Integrated circuits for ultra-wideband (UWB) radio

Ultra-wideband (UWB) technology delivers very high data rates in excess of 100Mbps up to 1 Gbps, over a wide spectrum of frequency bands with very low power for short distances, results in a peaceful and less-interfering co-existence with other existed communication technologies. In short, the key benefits of UWB are; high data rates, ranging and communication application at the same time, low equipment cost, and immunity to multipath.; To best utilize across the entire UWB spectrum specified by FCC from 3.1GHz up to 10.6 GHz, it is very challenging to design of the RF front-end circuits, particularly in CMOS technology, due to wideband requirements of the transceiver's RF front-end. The RF front-end has to exhibit wideband characteristics of gain, noise figure, and linearity, as well as low power consumption. The scope of this dissertation is to design novel and innovative wideband RF front-ends for UWB transceivers using CMOS technology.; First a novel UWB mixer has been proposed and implemented in CMOS technology. Then a novel distributed RF front-end, incorporating composite cell of LNTA/mixer, for UWB applications, particularly dual conversion UWB receivers, has been presented. Furthermore a distributed direct conversion receiver (DDCR) for UWB radios has been proposed and implemented in CMOS technology.
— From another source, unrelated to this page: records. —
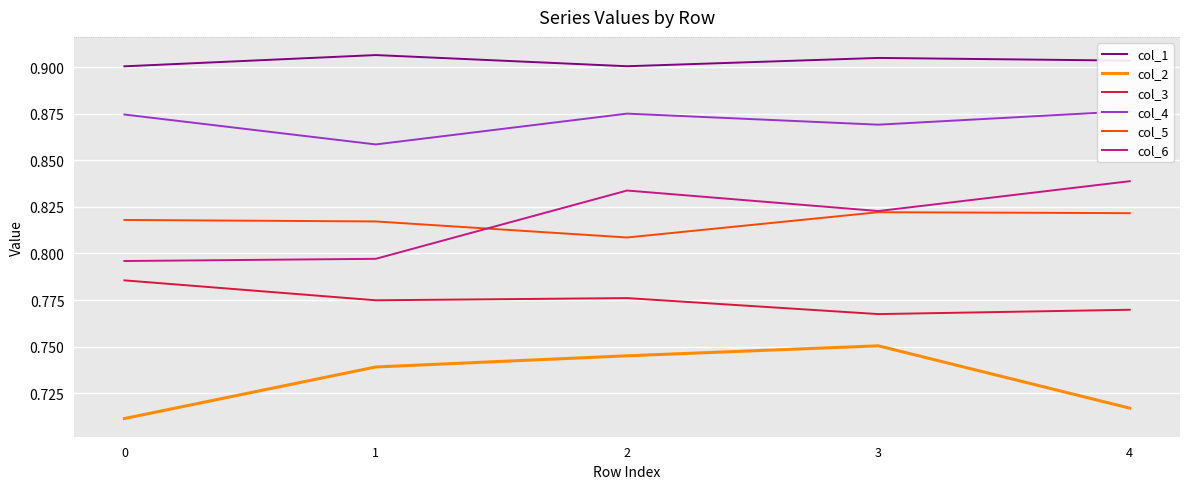

Rank the series at 4 from lowest to highest value.

col_2, col_3, col_5, col_6, col_4, col_1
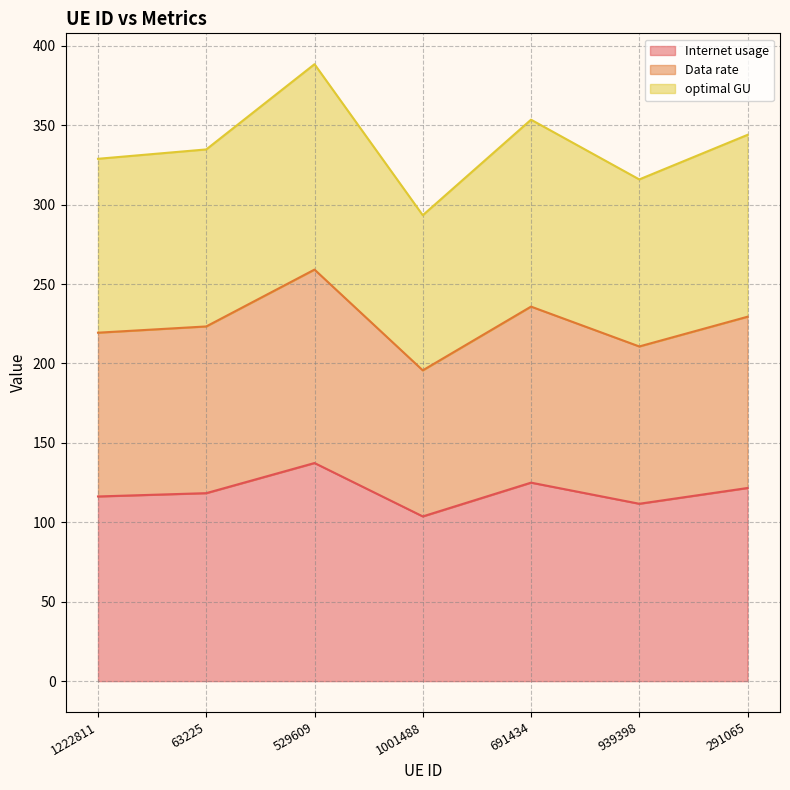

At which category is the sum across all series the highest?

529609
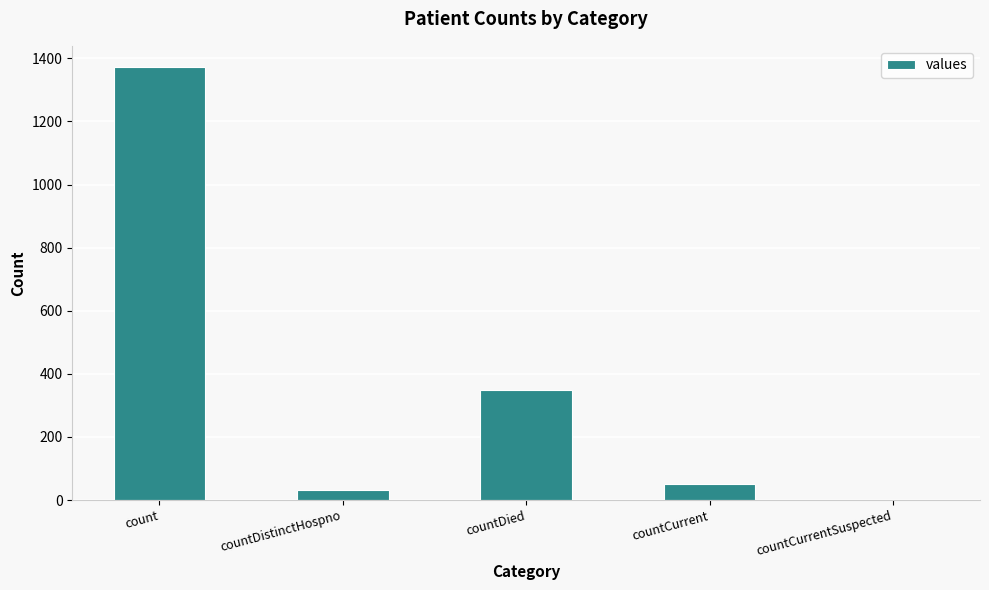

Which label corresponds to the largest value in the chart?

count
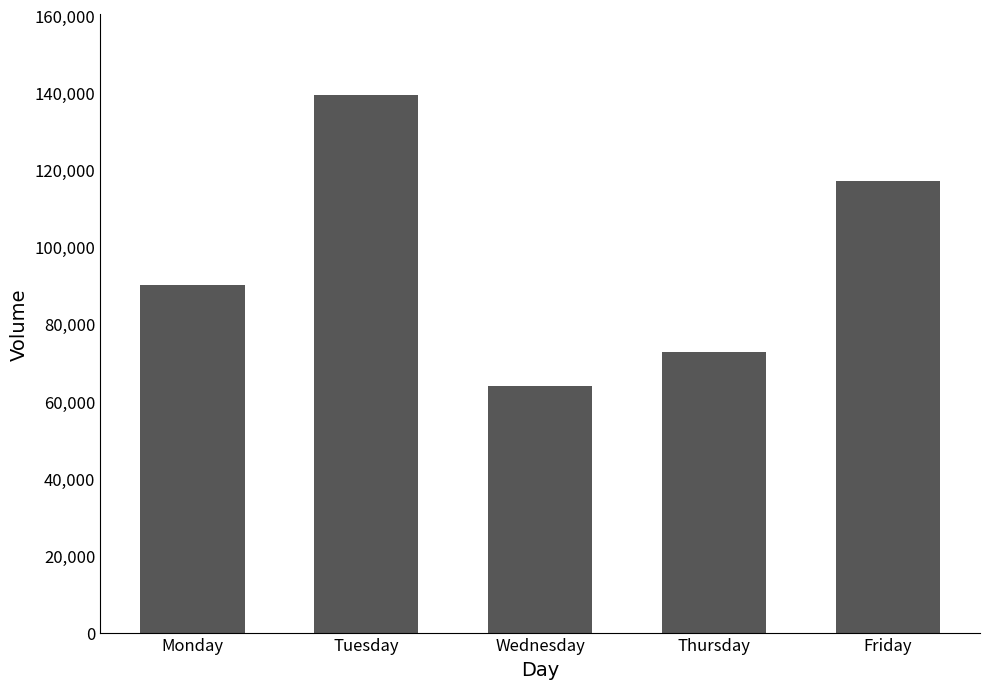

What is the value of the 5th bar from the left?

117071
The novel distributed direct conversion receiver addresses the main issues of distributed circuits, namely high power consumption and large area and also it addresses the phase and gain mismatch problems in any direct conversion receivers. Moreover distributed active power combiners and splitters for multi-antenna UWB (MA-UWB) transceiver has been implemented in CMOS technology.; Finally a comprehensive analytical study of regenerative frequency dividers (RFD) has been presented. RFDs are essential blocks in the frequency synthesizers of the UWB transceivers. Two modes of operation; locked (stable) and quasi-locked, have been studied and the new derived characteristic differential equations (DE) which is a generalized form of Adler's equation, expresses the RFD behavior of these two modes.